La Cooperativa de Agua, Energía y Servicios Comunitarios de Dos de Mayo denunció ante el Ministerio de Ecología y Municipalidad un grave desmonte ilegal en la Reserva Natural Alejandro Orloff, que ha deforestado más del 50% de sus bosques. La tala pone en riesgo el ecosistema y el abastecimiento energético a futuro para la comunidad, un legado histórico en el complejo hidroeléctrico conocido por represas «Los Saltitos». A pesar de las denuncias, la deforestación continúa.
Por Patricia Escobar
@argentinaforest
Fotos: Gentileza San Vicente Informa
MISIONES (14/8/2025).- En una denuncia ambiental de alto impacto trascendió este miércoles: la Reserva Natural de Usos Múltiples “Alejandro Orloff” en Dos de Mayo, conocida popularmente como “Los Saltitos”, está siendo víctima de un desmonte ilegal que ha afectado a más del 50% de sus bosques nativos, según imágenes logradas a través de un drone.
Así lo denunció la Cooperativa de Agua, Energía y otros Servicios Comunitarios de la localidad, que administra el complejo hidroeléctrico de la reserva, lanzó una alerta a las autoridades ante el riesgo que implica para el suministro de energía en el futuro, según publicó el medio local San Vicente Informa.
La reserva, que se extiende sobre unas 409 hectáreas, es un patrimonio ambiental e histórico del municipio. Su valor radica en que alberga el complejo hidroeléctrico de las represas Saltito I, Saltito II y Saltito 0, pioneras en la provincia. Estas represas, construidas gracias al legado del precursor Alejandro Orloff, son la principal fuente de abastecimiento de agua para las presas.
La advertencia, remitida por nota el 5 de agosto al intendente Ricardo Weber y al Concejo Deliberante de Dos de Mayo, asegura que imágenes captadas por drones muestran un «avance progresivo y alarmante» de la deforestación.
Según el presidente de la cooperativa, Ángel Kuzuka, a pesar de las repetidas denuncias a la Policía, Policía Ambiental y al Ministerio de Ecología, la tala ilegal no ha cesado. «Buscamos frenar la tala y poner en marcha un plan de control y recuperación del área», subrayó Kuzuka.
La construcción del complejo hidroeléctrico tiene una historia de más de medio siglo. Impulsado por Alejandro Orloff, el proyecto original de dos centrales hidroeléctricas fue retomado por la cooperativa y financiado por la Secretaría de Energía de la Nación en 1970. Las represas Saltito I y Saltito II se pusieron en marcha en 1977 y 1980 respectivamente, seguidas por el dique de compensación Saltito Cero. El complejo, con un potencial de generación de 1 Mwh, representó una inversión estratégica para la comunidad.
La Cooperativa de Agua, Energía y Servicios Comunitarios de Dos de Mayo reclama la intervención urgente de las autoridades municipales y provinciales para detener la deforestación y garantizar la preservación del ecosistema, un legado vital para la comunidad.
Según la cooperativa de agua, pese a reiteradas denuncias ante la Policía Ambiental y al Ministerio de Ecología, la actividad no ha cesado. “Buscamos frenar la tala y poner en marcha un plan de control y recuperación del área”, subrayó el presidente de la entidad, Ángel Kuzuka.
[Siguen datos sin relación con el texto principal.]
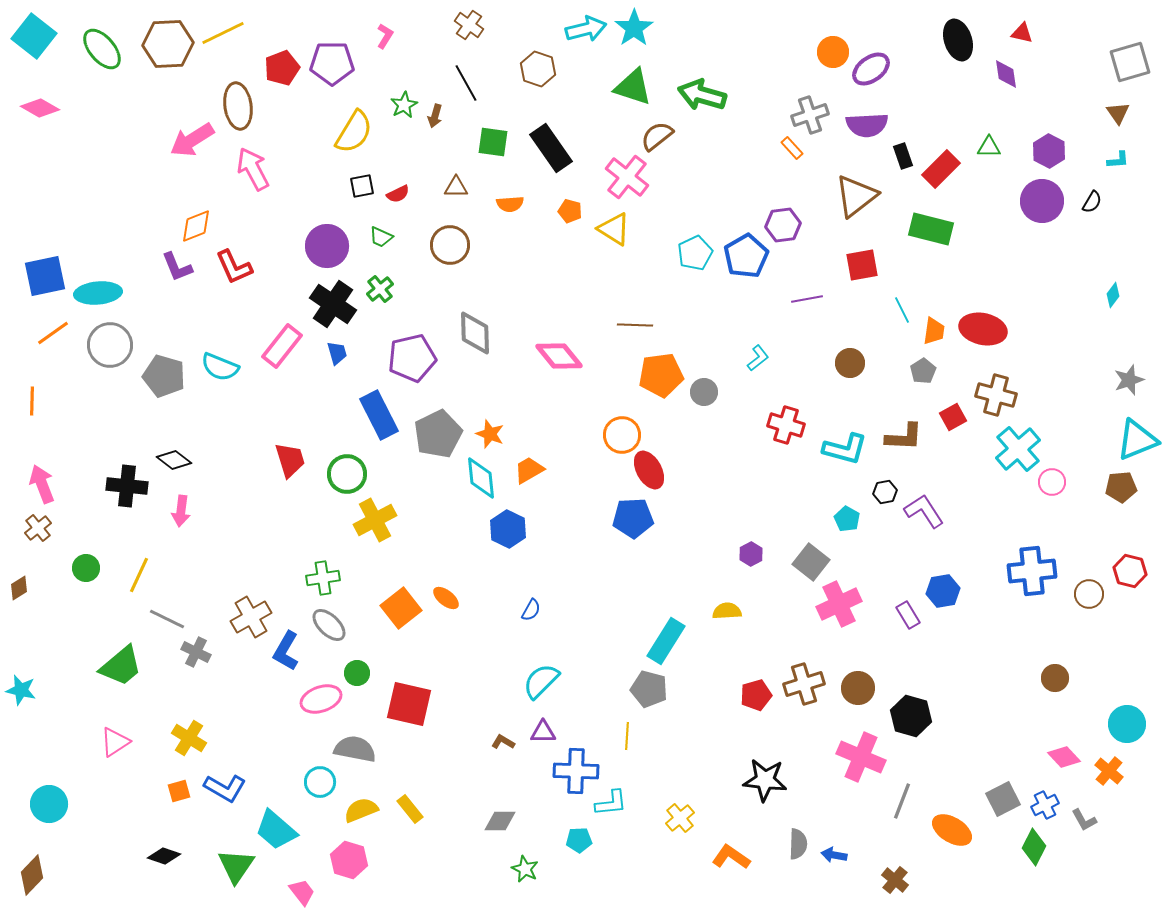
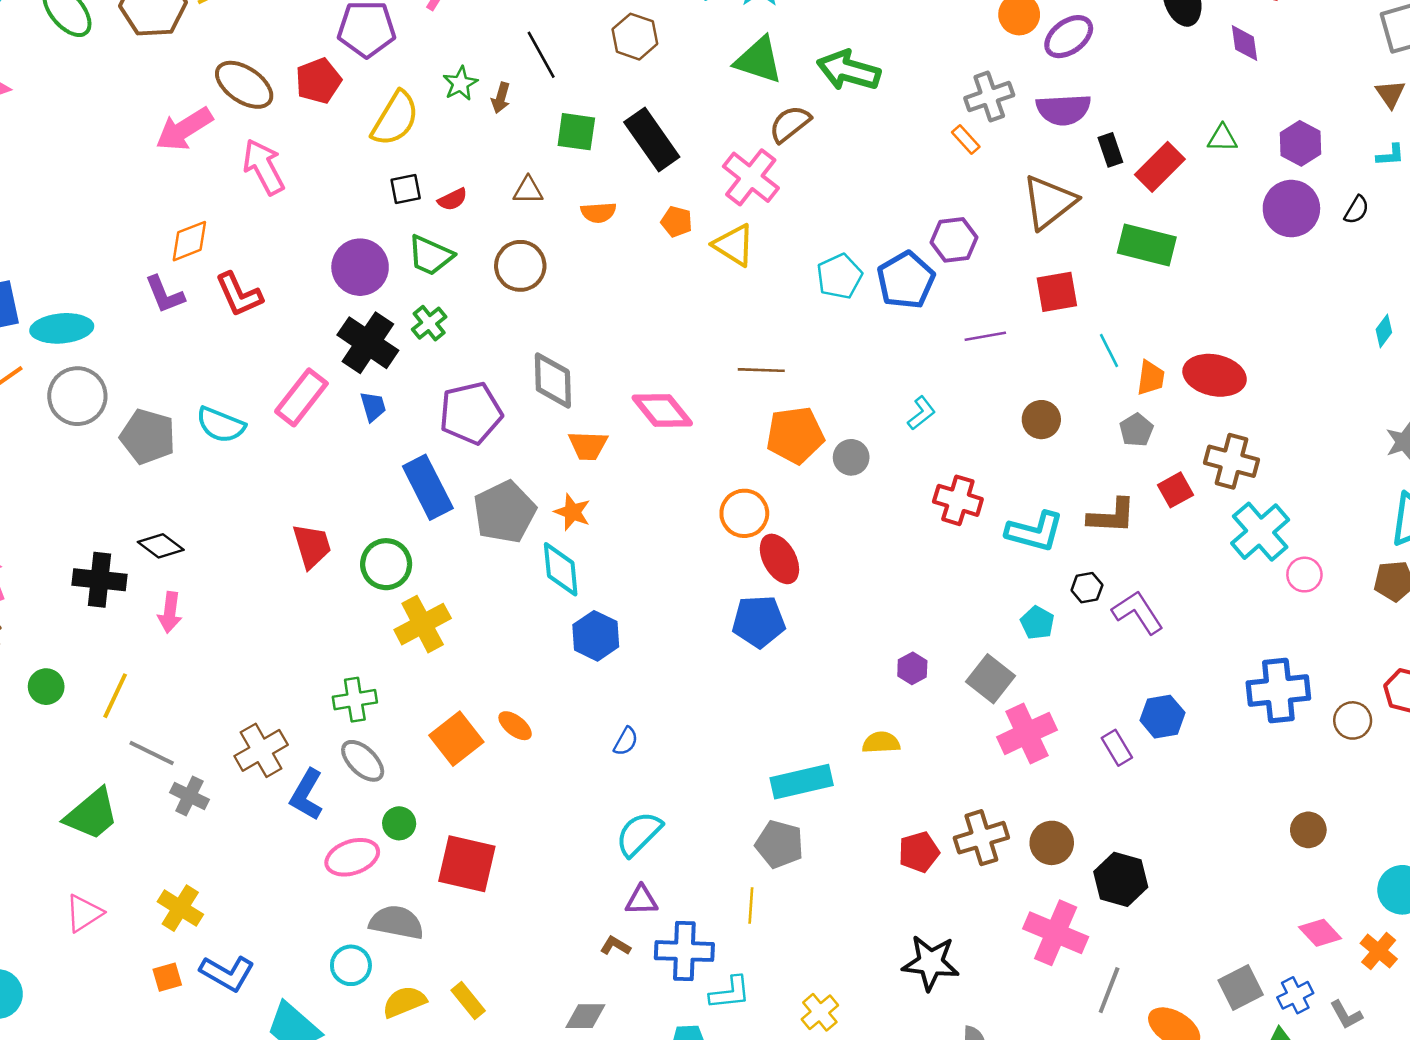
red pentagon: (282, 68) -> (318, 81), moved
brown ellipse: (238, 106) -> (244, 85), turned -48
green trapezoid: (381, 237) -> (430, 255), size x1.5
orange trapezoid: (529, 470) -> (588, 446), moved, turned -148
cyan rectangle: (666, 641) -> (802, 782), turned 45
brown L-shape: (503, 742) -> (615, 946), moved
Un área protegida por ley bajo amenaza
La reserva fue creada por la Ley XVI N.º 54 (antes Ley 3447) sancionada el 9 de octubre de 1997, que la integró al sistema provincial de Áreas Naturales Protegidas bajo el régimen de la Ley 2932.
Esta norma no solo reconoce el valor ecológico del lugar, sino que también exige planes de manejo y conservación.
Sin embargo, la denuncia de la cooperativa pone en tela de juicio el cumplimiento efectivo de las leyes ambientales y reabre el debate sobre la vigilancia y protección de estas áreas frente a la actividad ilegal en la región.
El complejo hidroeléctrico, que está próximo a cumplir 50 años de funcionamiento, no es solo un patrimonio técnico, sino que también un ejemplo de gestión sostenible.
La cooperativa ha desarrollado un emprendimiento recreativo y comercial que incluye el cultivo de peces como pacú y surubí en jaulas flotantes, aprovechando los recursos sin dañar el ambiente.
El área natural junto al complejo hidroeléctrico sirve como modelo para la gestión de agua segura en zonas rurales, que ahora está en riesgo por el avance del desmonte ilegal.
La Cooperativa de Agua y Energía Eléctrica sostiene que las centrales Saltito I y II, próximas a cumplir 50 años de funcionamiento, constituyen un patrimonio técnico, social y ambiental único.